This is the completion of the 1st and 2nd Meetings poem. In fact, I have so far posted these Antinous & Hadrian poems in reverse order. This is the first, as the series at present stands; 'Alexandria & Canopus' comes second; 'Hadrian and His God' third. There are other poems in the sequence, not yet finished. I am very happy to report that Hadrian and His God is currently the most watched of my videos on You Tube. Ave Antinoe!
III.
What was this?
What spoke to me through him?
Which of the Olympians?
Apollo in form and with Apollo's voice
entrancing the birds and trees,
all the surrounding landscape and my soul:
entrancing, changing, uplifting,
until this place seemed Heaven and we both gods.
I had known and half-loved many boys
and yet I felt when I saw him again,
as he taught me the words of that ancient hymn
(he enchanted at my trick of memory -
perfect memory is only a trick),
I felt, and I wrote it down in my private book:
I fall, am made again, am made anew
in depth and height, in being and in spirit.
These valleys and these mountains dance,
the stream rolls on, clouds condense to rain
and scatter across the earth. I am cloud and stream,
mountain and valley, earth and sky.
I am all this and more, both him and me.
And I felt, and I wrote this down too in my book:
The beams of his eyes have shattered two worlds;
nothing but ruins, nothing but ruins.
The quiet pool of the mind is now stirred up
and the outward world is burning, all aflame.
Myself am from myself far far away.
The weak and feeble soul has left its cave
and wanders in the ways of earth and air.
People say my poetry's extreme, is precious,
over-precious, lacking the Latin clarity.
The Senate laughed at my provincial accent;
and now they say I am too much the Greek.
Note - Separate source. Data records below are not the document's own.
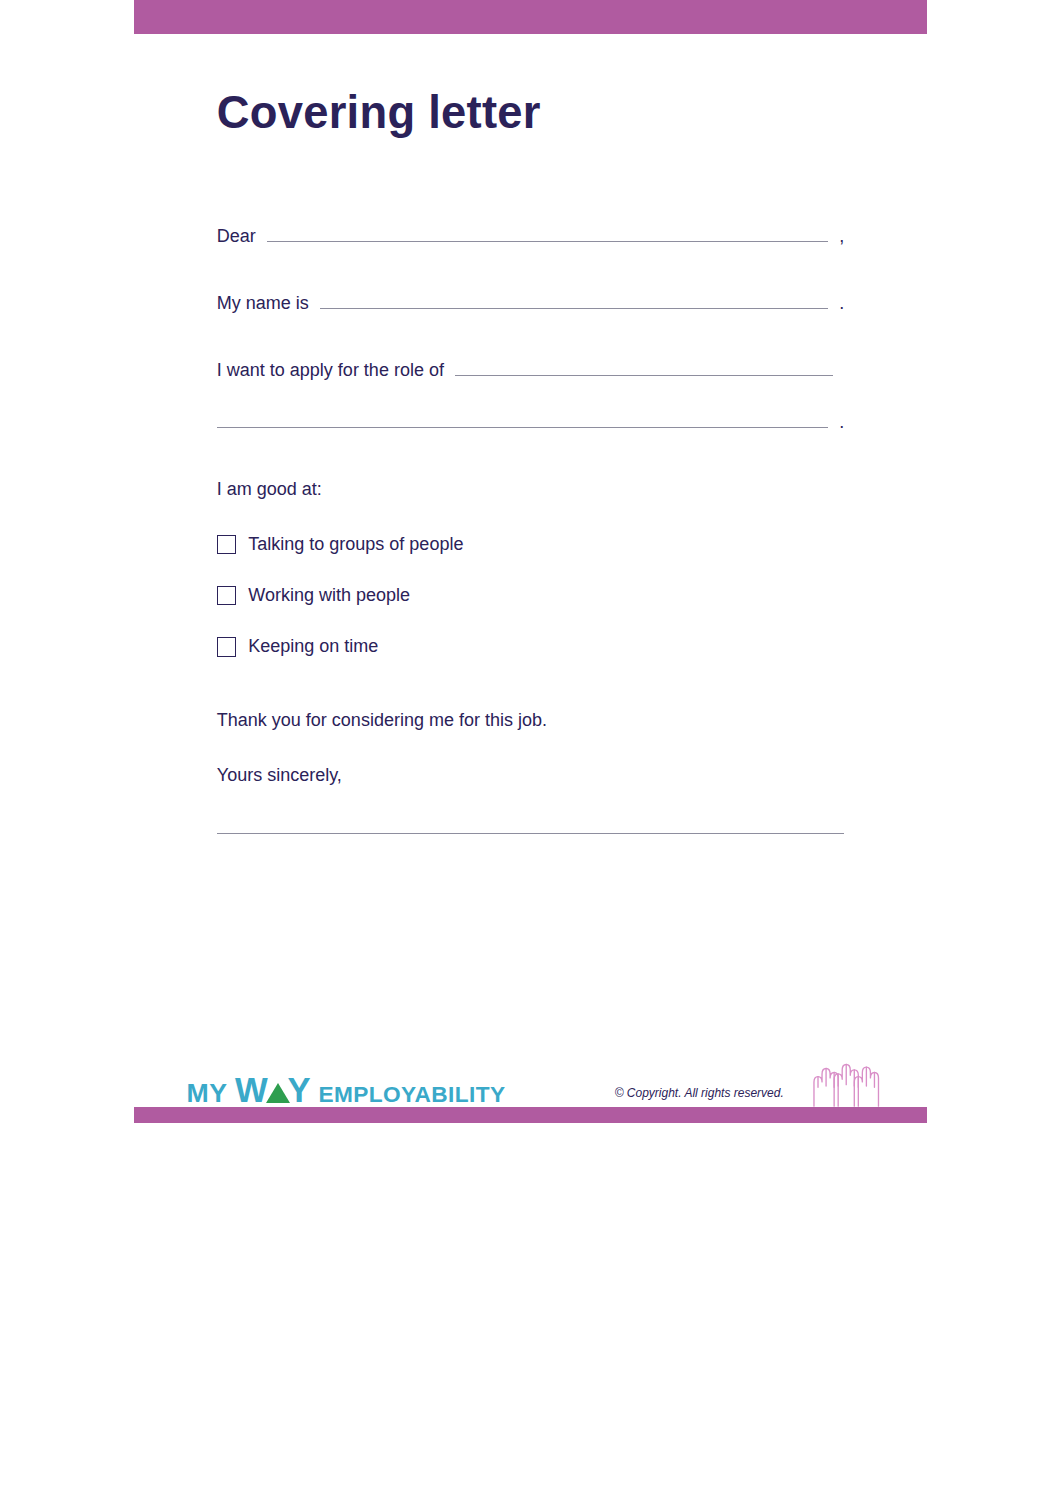Covering letter
Dear ,
My name is .
I want to apply for the role of
.
I am good at:
Talking to groups of people
Working with people
Keeping on time
Thank you for considering me for this job.
Yours sincerely,
MY W Y EMPLOYABILITY
© Copyright. All rights reserved.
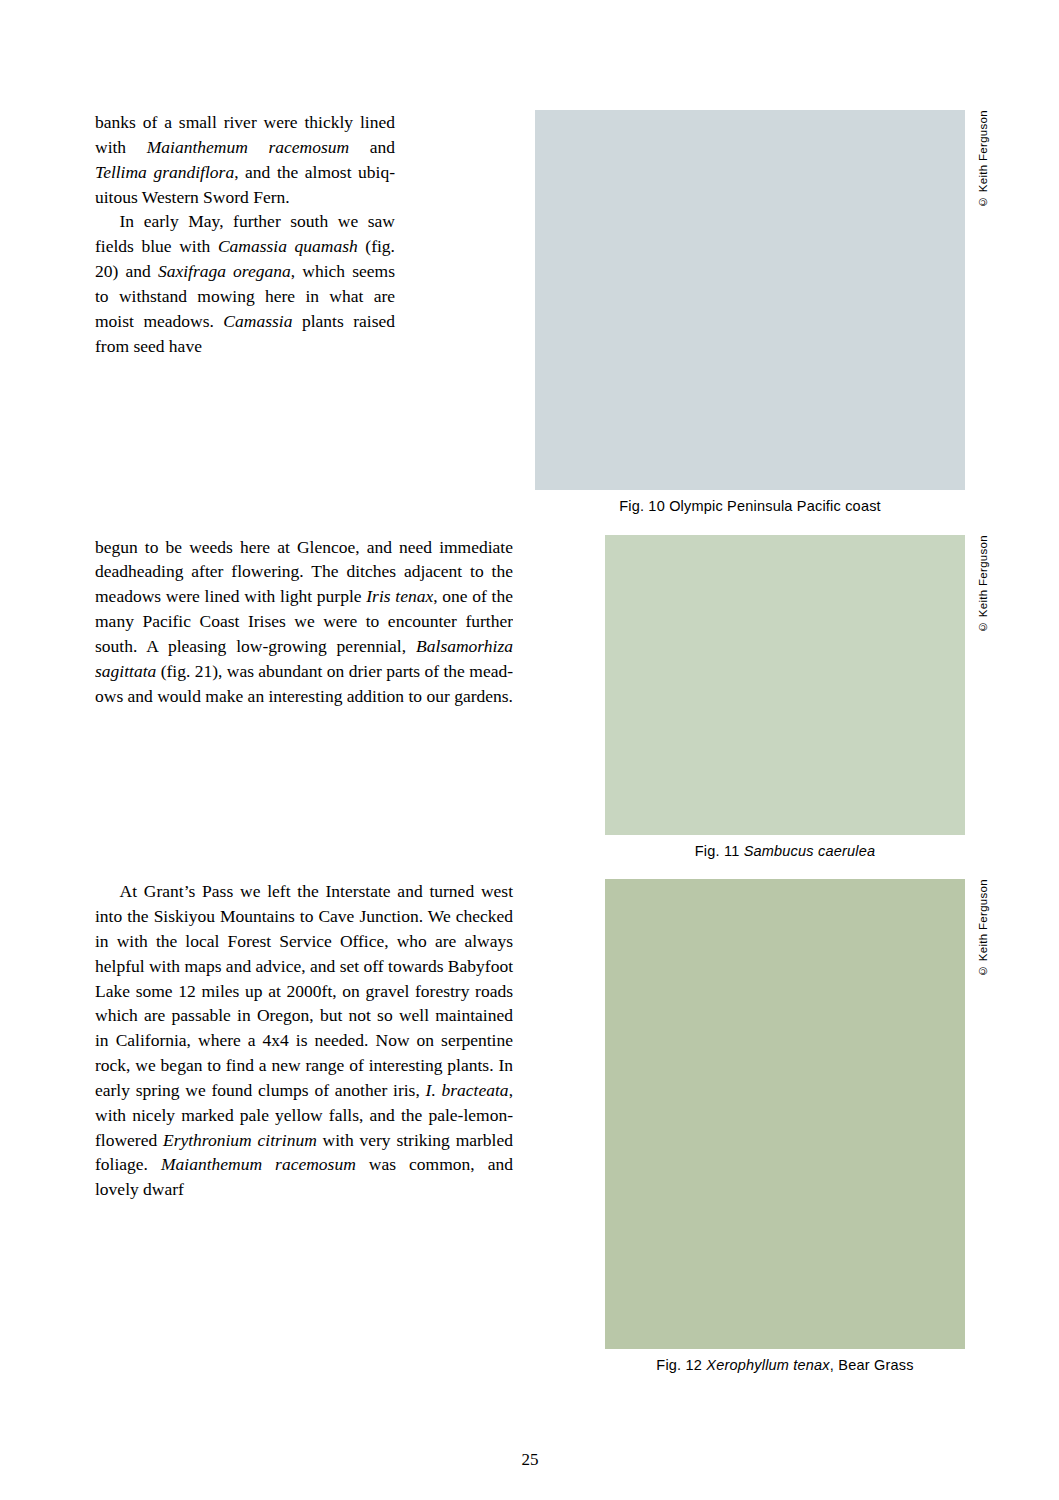© Keith Ferguson
Fig. 10 Olympic Peninsula Pacific coast
banks of a small river were thickly lined with Maianthemum racemosum and Tellima grandiflora, and the almost ubiquitous Western Sword Fern.
In early May, further south we saw fields blue with Camassia quamash (fig. 20) and Saxifraga oregana, which seems to withstand mowing here in what are moist meadows. Camassia plants raised from seed have
© Keith Ferguson
Fig. 11 Sambucus caerulea
begun to be weeds here at Glencoe, and need immediate deadheading after flowering. The ditches adjacent to the meadows were lined with light purple Iris tenax, one of the many Pacific Coast Irises we were to encounter further south. A pleasing low-growing perennial, Balsamorhiza sagittata (fig. 21), was abundant on drier parts of the meadows and would make an interesting addition to our gardens.
© Keith Ferguson
Fig. 12 Xerophyllum tenax, Bear Grass
At Grant’s Pass we left the Interstate and turned west into the Siskiyou Mountains to Cave Junction. We checked in with the local Forest Service Office, who are always helpful with maps and advice, and set off towards Babyfoot Lake some 12 miles up at 2000ft, on gravel forestry roads which are passable in Oregon, but not so well maintained in California, where a 4x4 is needed. Now on serpentine rock, we began to find a new range of interesting plants. In early spring we found clumps of another iris, I. bracteata, with nicely marked pale yellow falls, and the pale-lemon-flowered Erythronium citrinum with very striking marbled foliage. Maianthemum racemosum was common, and lovely dwarf
25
But this boy spoke as I did, understood
the purpose and the striving of my song.
IV.
At our second meeting
he was dressed befitting
the guest of the Emperor
and his eyes were shining.
I wore my most beautiful jewels
and precious raiment;
(Did I wish to dazzle him? I did!)
the priest's hood over my forehead
as I addressed my god,
pontifex maximus welcoming his lord.
Also like a father with his child,
fond father to this beautiful,
this modest Bithynian boy.
He was not shy. He carried it off
as an everyday event,
yet with due reverence
to our separate stations.
I took him out into the gardens.
We wandered there for many hours
beside the streams, among the bowers.
And in an arbour seated face to face,
my arm along the back of his marble chair,
my fingers playing with his luxuriant hair,
he taught me his Spartan rhythms, Spartan rhymes,
his low voice husky now with speech still clear,
the gentle breathing and the lion's roar
of these transfigured verses in his mouth;
watching each others lips and teeth and tongues
as I repeated after him that victorious song.
The sun was going down behind the hills,
the birds all singing, the small green frogs all choiring.
The sunset glowed upon his glorious skin,
his eyes were huge. I thanked him then,
embraced him; and he smiled.
The memory of that smile was with me still
when I lay down that evening on my couch,
my brain repeating the ancient verse,
my inner eye rehearsing all I had seen.
His figure strolled beside me in my dream;
his hand was in my hand.
V.
After our second meeting, I wrote this,
thinking of his Spartan rhythms,
the tenor of his voice, his eager eyes
(what other lad so loved his poetry?),
staring at me as he mouthed the words,
watching each others lips and teeth and tongues.
I have chosen you. Nothing will now suffice
but that I own and hold you as my own;
but that you take the gift which I extend;
but that the gift by him to whom it is given
is accepted in the spirit with which I gave -
not as a sign of amity
nor in worship of your perfect natural parts
but as a symbol
signifying that here,
within your breast, within my breast,
the withdrawn and recalcitrant world of the senses,
for but one moment cleared of eddying mists,
revealed itself;
and as in a mirror seen
surveyed what yet it might become
and recognised the goal to which it moved.
Not bad for a provincial,
even if in Greek and not in Latin!
I wrote this, I the Emperor wrote this
to that young boy,
to that Bithynian boy Antinous.
The music here is the fourth of Richard Strauss's beautiful 'Four Last Songs' : 'Twilight' sung by the lovely Elisabeth Schwarzkopf who died in the autumn aged 90. I dedicate this to the memory of her incomparable voice which will long outlive her.